I'm wondering how to go about finding the equation that defines this locus. In short, the locus is all the points the same distance from the closest point on $e^x - 1$ as $(0,1)$. The setup in GeoGebra also lets me change the function it depends on easily which produces very interesting results for almost every function (for a straight line, it produces a parabola).
The distance from any point $P(x, y)$ on the required locus to the fixed point $Q(0, 1)$ is given by $$PQ^2=x^2+(y-1)^2$$ The distance from the same point $P(x, y)$ to a point $T$ on the given curve $(t, e^t-1)$ is given by $$s=PT^2=(x-t)^2+z^2$$ where $z=y-e^t+1$ hence $y-1=z+e^t-2$.
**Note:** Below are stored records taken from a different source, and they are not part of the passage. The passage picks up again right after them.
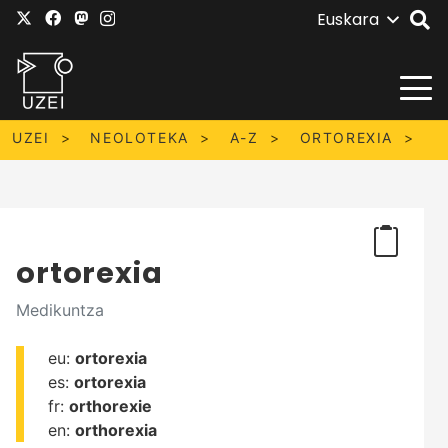
Euskara
UZEI
NEOLOTEKA
A-Z
ORTOREXIA
ortorexia
Medikuntza
eu:
ortorexia
es:
ortorexia
fr:
orthorexie
en:
orthorexia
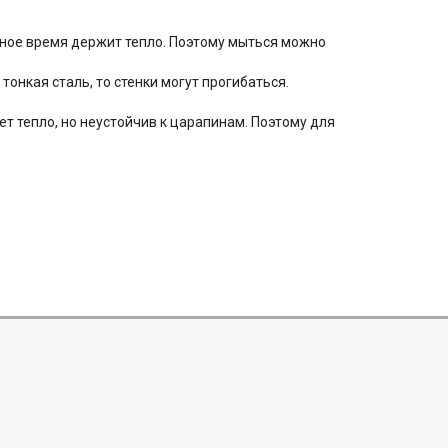
ьное время держит тепло. Поэтому мыться можно
онкая сталь, то стенки могут прогибаться.
т тепло, но неустойчив к царапинам. Поэтому для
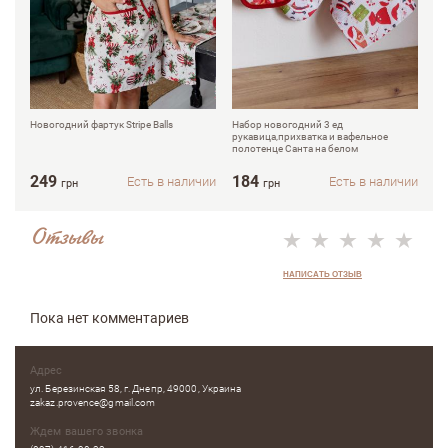
Новогодний фартук Stripe Balls
Набор новогодний 3 ед
Но
рукавица,прихватка и вафельное
пр
полотенце Санта на белом
249
184
7
Есть в наличии
Есть в наличии
грн
грн
Отзывы
НАПИСАТЬ ОТЗЫВ
Пока нет комментариев
Адрес
ул. Березинская 58, г. Днепр, 49000, Украина
zakaz.provence@gmail.com
Ждем вашего звонка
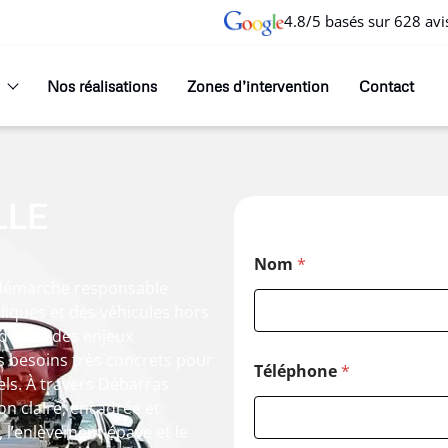
4.8/5 basés sur 628 avi
Nos réalisations
Zones d’intervention
Contact
LLE
Nom
*
e démarche responsable
lliques et des véhicules hors
d’hui à des enjeux
 besoins très concrets pour
Téléphone
*
els. À travers Débarras
ion claire, encadrée et
, l’enlèvement épave et le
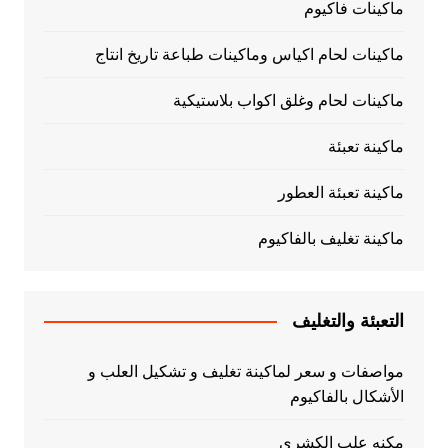
ماكينات فاكيوم
ماكينات لحام اكياس وماكينات طباعة تاريخ انتاج
ماكينات لحام وغلق اكواب بلاستيكية
ماكينة تعبئة
ماكينة تعبئة العطور
ماكينة تغليف بالفاكيوم
التعبئة والتغليف
مواصفات و سعر لماكينة تغليف و تشكيل العلب و
الأشكال بالفاكيوم
مكنه علب الكشري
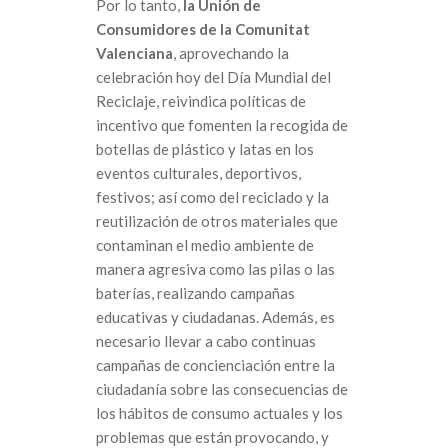
Por lo tanto,
la Unión de
Consumidores de la Comunitat
Valenciana
, aprovechando la
celebración hoy del Día Mundial del
Reciclaje, reivindica políticas de
incentivo que fomenten la recogida de
botellas de plástico y latas en los
eventos culturales, deportivos,
festivos; así como del reciclado y la
reutilización de otros materiales que
contaminan el medio ambiente de
manera agresiva como las pilas o las
baterías, realizando campañas
educativas y ciudadanas. Además, es
necesario llevar a cabo continuas
campañas de concienciación entre la
ciudadanía sobre las consecuencias de
los hábitos de consumo actuales y los
problemas que están provocando, y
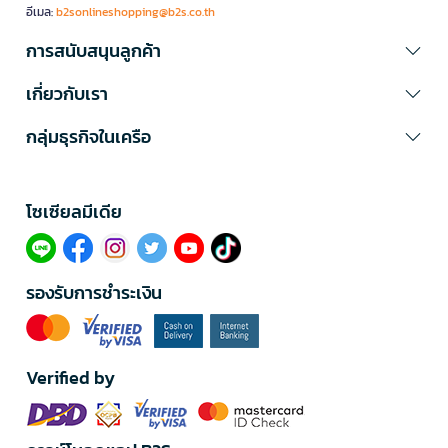
อีเมล:
b2sonlineshopping@b2s.co.th
การสนับสนุนลูกค้า
เกี่ยวกับเรา
กลุ่มธุรกิจในเครือ
โซเซียลมีเดีย​
รองรับการชำระเงิน
Verified by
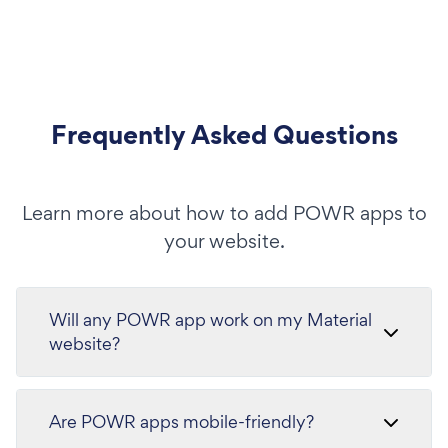
Frequently Asked Questions
Learn more about how to add POWR apps to
your website.
Will any POWR app work on my Material
website?
Are POWR apps mobile-friendly?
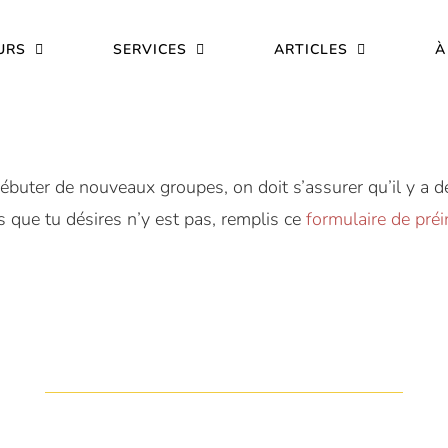
URS
SERVICES
ARTICLES
À
ébuter de nouveaux groupes, on doit s’assurer qu’il y a de 
s que tu désires n’y est pas, remplis ce
formulaire de préi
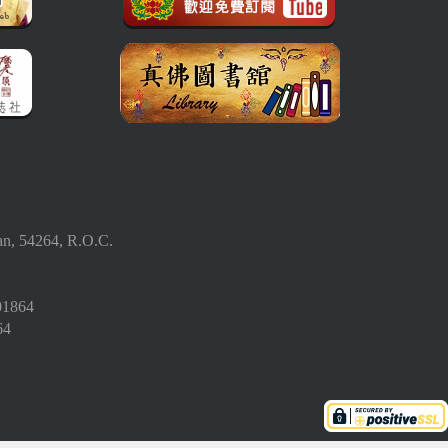
an, 54264, R.O.C.
01864
64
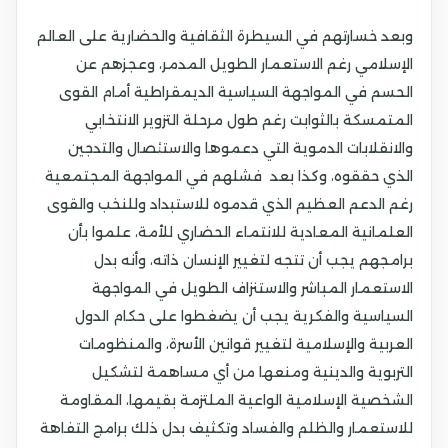
وبعد خسارتهم في السيطرة الثقافية والحضارية على العالم
الإسلامي رغم الاستعمار الطويل المدمر، وعجزهم عن
الحسم في المواجهة السياسية الديمقراطية أمام القوى
المتمسكة بالثوابت رغم طول مرحلة التزوير الانتخابي
والانقلابات الدموية التي دعموها والاستئصال والتدجين
الذي حققوه، وكذا بعد فشلهم في المواجهة المجتمعية
رغم الدعم العظيم الذي قدموه للاستبداد وللنخب والقوى
العلمانية المعادية للانتماء الحضاري للأمة، علموا بأن
برامجهم يجب أن تتجه لتغيير الإنسان ذاته، وأنه بدل
الاستعمار المباشر والاستنزاف الطويل في المواجهة
السياسية والفكرية يجب أن يضغطوا على حكام الدول
العربية والإسلامية لتغيير قوانين الأسرة، والمنظومات
التربوية والدينية ومنعها من أي مساهمة لتشكيل
الشخصية الإسلامية الواعية الملتزمة بقيمها، المقاومة
للاستعمار والظلم والفساد وتكثيف بدل ذلك برامج التفاهة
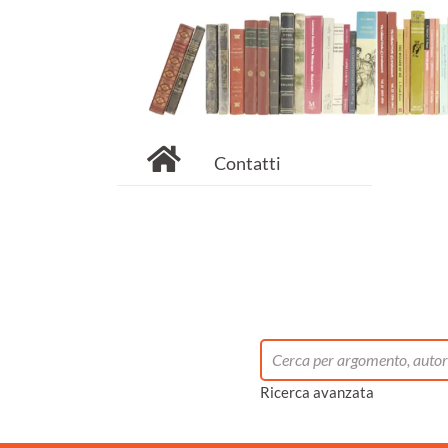
Contatti
Ricerca avanzata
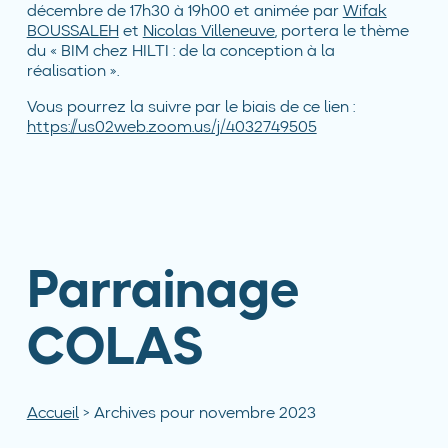
décembre de 17h30 à 19h00 et animée par
Wifak
BOUSSALEH
et
Nicolas Villeneuve
, portera le thème
du « BIM chez HILTI : de la conception à la
réalisation ».
Vous pourrez la suivre par le biais de ce lien :
https://us02web.zoom.us/j/4032749505
Parrainage
COLAS
Accueil
>
Archives pour novembre 2023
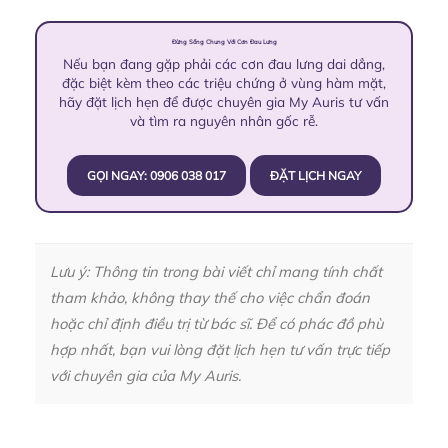
Đừng Sống Chung Với Cơn Đau Lưng
Nếu bạn đang gặp phải các cơn đau lưng dai dẳng,
đặc biệt kèm theo các triệu chứng ở vùng hàm mặt,
hãy đặt lịch hẹn để được chuyên gia My Auris tư vấn
và tìm ra nguyên nhân gốc rễ.
GỌI NGAY: 0906 038 017
ĐẶT LỊCH NGAY
Lưu ý: Thông tin trong bài viết chỉ mang tính chất
tham khảo, không thay thế cho việc chẩn đoán
hoặc chỉ định điều trị từ bác sĩ. Để có phác đồ phù
hợp nhất, bạn vui lòng đặt lịch hẹn tư vấn trực tiếp
với chuyên gia của My Auris.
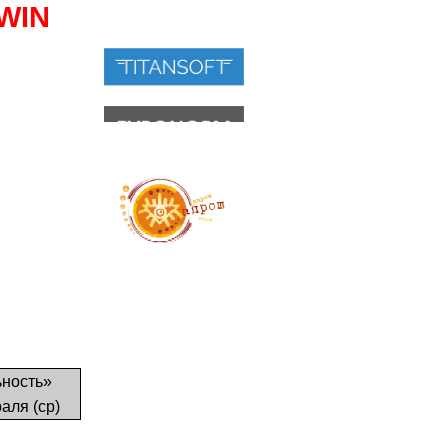
WIN
ность
»
аля (ср)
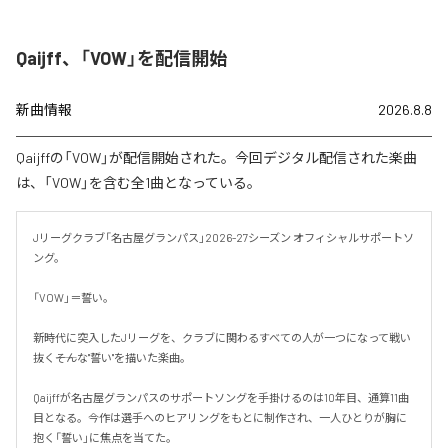
Qaijff、「VOW」を配信開始
新曲情報
2026.8.8
Qaijffの「VOW」が配信開始された。今回デジタル配信された楽曲
は、「VOW」を含む全1曲となっている。
Jリーグクラブ「名古屋グランパス」2026-27シーズン オフィシャルサポートソ
ング。

「VOW」＝誓い。

新時代に突入したJリーグを、クラブに関わるすべての人が一つになって戦い
抜く――そんな"誓い"を描いた楽曲。

Qaijffが名古屋グランパスのサポートソングを手掛けるのは10年目、通算11曲
目となる。今作は選手へのヒアリングをもとに制作され、一人ひとりが胸に
抱く「誓い」に焦点を当てた。

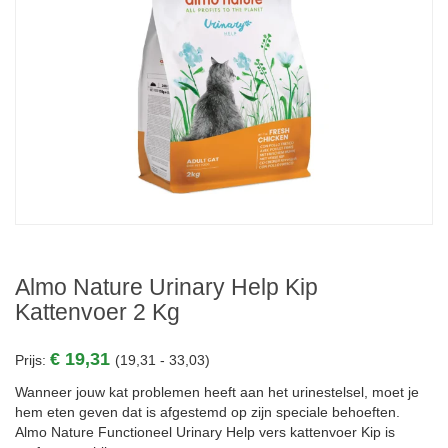
Almo Nature Urinary Help Kip
Kattenvoer 2 Kg
€ 19,31
Prijs:
(19,31 - 33,03)
Wanneer jouw kat problemen heeft aan het urinestelsel, moet je
hem eten geven dat is afgestemd op zijn speciale behoeften.
Almo Nature Functioneel Urinary Help vers kattenvoer Kip is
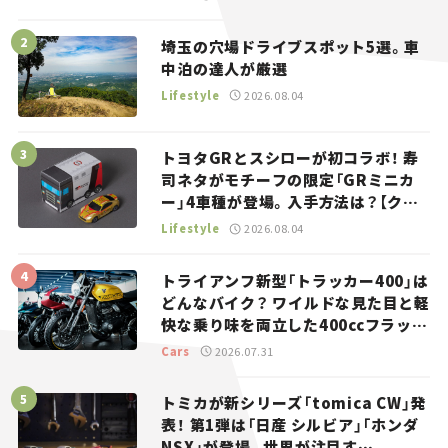
埼玉の穴場ドライブスポット5選。車
中泊の達人が厳選
Lifestyle
2026.08.04
トヨタGRとスシローが初コラボ！ 寿
司ネタがモチーフの限定「GRミニカ
ー」4車種が登場。入手方法は？【クル
マとホビー】
Lifestyle
2026.08.04
トライアンフ新型「トラッカー400」は
どんなバイク？ ワイルドな見た目と軽
快な乗り味を両立した400ccフラット
トラッカー【試乗レビュー】
Cars
2026.07.31
トミカが新シリーズ「tomica CW」発
表！ 第1弾は「日産 シルビア」「ホンダ
NSX」が登場。世界が注目す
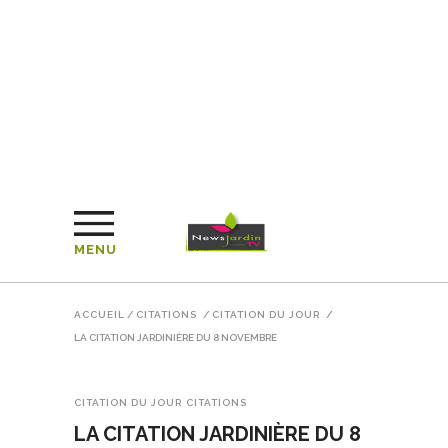
MENU
ACCUEIL
/
CITATIONS
/
CITATION DU JOUR
/
LA CITATION JARDINIÈRE DU 8 NOVEMBRE
CITATION DU JOUR
CITATIONS
LA CITATION JARDINIÈRE DU 8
The point $T$ is closest to $P$ when $s$ is a minimum wrt $t$ : $$\frac{ds}{dt}=2(x-t)(-1)+2z(-e^t)=0$$ $$x=t-ze^t$$
The required locus is defined by $PQ^2=PT^2$ : $$x^2+(y-1)^2=(x-t)^2+z^2$$
Substitute to eliminate $x, y$ leaving an equation in $z, t$ : $$(t-ze^t)^2+(z+e^t-2)^2=z^2e^{2t}+z^2$$ $$t^2-2tze^t+e^{2t}+4-2(ze^t-2z-2e^t)=0$$ $$z=\frac{t^2+(e^t-2)^2}{2[(t-1)e^t+2]}$$
Co-ordinates of points on the locus can be obtained in terms of parameters $t$ and $z(t)$ :
$$x=t-ze^t, y=z+e^t-1$$